Diejenigen, die altersbedingt so wie ich Zeitzeugen waren, mögen sich erinnern an das, was damals war. Wissen Sie noch? Nach dem Zusammenbruch der kommunistischen Welt entwickelten sich schnell politische Partnerschaften zwischen Ost und West. Es schien, als lebte die nahezu komplette Welt nun in Freundschaft. Das losgelöste Partygefühl der 90er ist vielleicht eine Folge davon gewesen und vielen von uns noch in Erinnerung. Was für eine aufregende Zeit.

„I follow the Moskva, down to Gorky Park“, sang die deutsche Rockband Scorpions. Sie haben den Song sofort im Ohr. Vielleicht sogar mehr diesen Beginn dessen, als den Titel „Wind of change“.

Als ich heute nachdenklich auf der Straße dort in Eckertal stand, erinnerte ich mich sehr deutlich an diese Zeit. Wer hätte damals gedacht, dass es zu dieser radikal plötzlichen teilweisen Vereinigung der politisch westlichen und östlichen Welt kommt. Und wer hätte in den 90ern gedacht, dass wir heute, 2025, rückwärts gerichtete politische Spannungen erleben, die diese 35 Jahre dazwischen in Teilen quasi ausblenden und in die Spannungen der Jahrzehnte davor zeigen?

Als ich als noch nicht 20-Jähriger damals in Eckertal am Grenzübergang auf der Straße stand und beruflich bedingt Teil der sich brachial ändernden deutschen Geschichte wurde, wusste ich wie alle anderen auch nicht, was mit Sicht von damals vor uns liegt.

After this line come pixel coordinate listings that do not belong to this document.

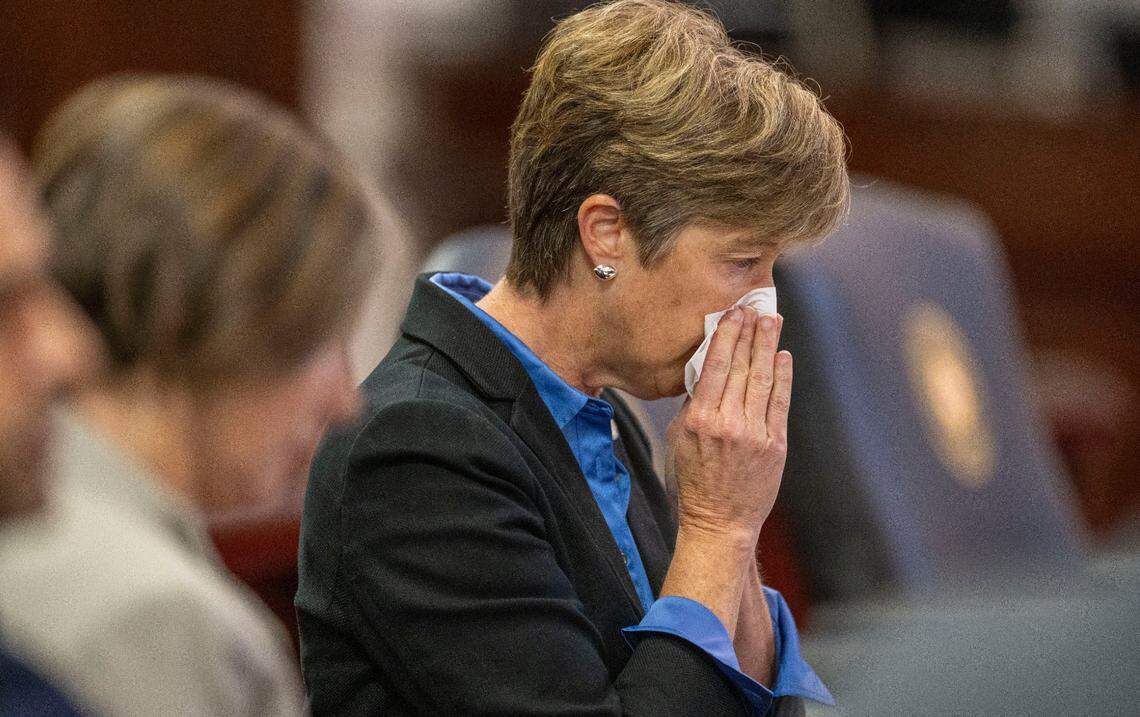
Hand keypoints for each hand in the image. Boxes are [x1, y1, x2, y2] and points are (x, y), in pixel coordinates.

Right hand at [669, 309, 790, 542]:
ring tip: (772, 321)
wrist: (719, 521)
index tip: (733, 314)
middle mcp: (729, 423)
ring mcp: (755, 433)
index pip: (716, 366)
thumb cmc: (694, 480)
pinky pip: (780, 402)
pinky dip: (782, 377)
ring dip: (768, 346)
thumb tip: (709, 370)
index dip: (727, 336)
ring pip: (763, 379)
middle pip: (742, 367)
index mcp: (700, 419)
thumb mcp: (679, 439)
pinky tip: (782, 356)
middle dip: (750, 333)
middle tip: (756, 308)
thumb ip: (693, 404)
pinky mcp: (775, 444)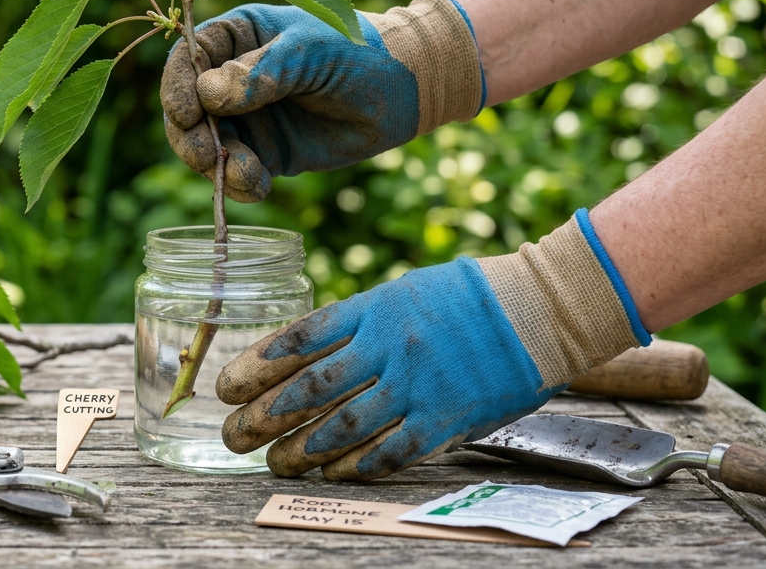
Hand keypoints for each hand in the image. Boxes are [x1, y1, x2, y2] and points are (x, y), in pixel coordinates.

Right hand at [160, 0, 480, 201]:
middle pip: (188, 108)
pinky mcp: (266, 152)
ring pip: (207, 145)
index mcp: (238, 36)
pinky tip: (257, 186)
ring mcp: (247, 117)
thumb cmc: (356, 51)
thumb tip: (207, 94)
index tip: (186, 113)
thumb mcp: (309, 50)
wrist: (402, 90)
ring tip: (245, 174)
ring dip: (215, 165)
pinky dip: (238, 183)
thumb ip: (261, 72)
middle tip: (205, 155)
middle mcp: (232, 77)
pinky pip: (236, 172)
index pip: (188, 58)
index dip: (177, 86)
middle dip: (190, 135)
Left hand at [215, 209, 650, 479]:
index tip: (227, 385)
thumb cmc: (468, 297)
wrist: (539, 310)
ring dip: (301, 448)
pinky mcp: (443, 417)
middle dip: (264, 415)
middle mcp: (386, 346)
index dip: (258, 365)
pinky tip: (330, 474)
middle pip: (309, 387)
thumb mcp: (403, 291)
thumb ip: (359, 322)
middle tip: (232, 434)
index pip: (300, 339)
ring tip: (272, 463)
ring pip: (342, 424)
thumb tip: (308, 352)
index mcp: (372, 308)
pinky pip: (389, 449)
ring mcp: (415, 384)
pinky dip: (355, 465)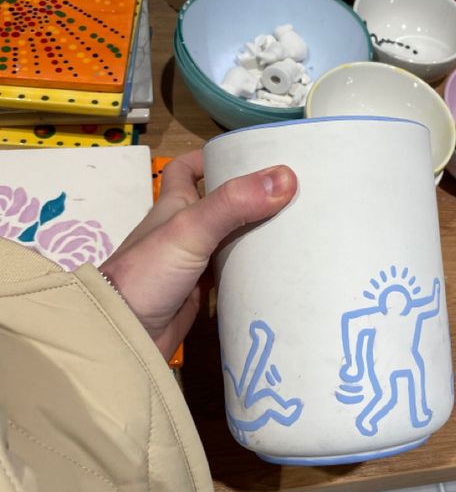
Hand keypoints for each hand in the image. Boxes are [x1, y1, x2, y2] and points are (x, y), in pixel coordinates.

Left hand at [100, 150, 296, 359]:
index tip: (247, 156)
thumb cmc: (149, 272)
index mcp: (173, 204)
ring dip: (254, 232)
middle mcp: (183, 229)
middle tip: (287, 192)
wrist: (125, 334)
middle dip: (248, 195)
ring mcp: (193, 261)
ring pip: (229, 237)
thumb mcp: (191, 229)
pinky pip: (232, 271)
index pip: (186, 170)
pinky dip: (252, 267)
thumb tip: (286, 177)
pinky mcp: (202, 291)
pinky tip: (277, 266)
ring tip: (294, 225)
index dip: (210, 158)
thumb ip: (234, 203)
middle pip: (218, 203)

Mit der Fähigkeit zum Rückblick ausgestattet sollten wir uns an die Zeit von damals erinnern. Jüngere Menschen können mit Zeitzeugen ins Gespräch kommen. Erinnern wir uns an den beidseitigen Drang zur Wiedervereinigung, der mit seinem Vollzug am 3. Oktober 1990 von Millionen auf beiden Seiten gefeiert wurde. Das damals Erreichte sollten wir heute auf keinen Fall in Frage stellen, sondern im Fall von Unzufriedenheit an einer gemeinsamen Lösung arbeiten.

Ich stand nun 2025 dort in Eckertal auf der Straße und erinnerte mich an die mir unbekannte alte Dame aus Dresden, die den Wunsch hatte, nur noch einmal ein vereintes Deutschland zu erleben. Er wurde ihr erfüllt.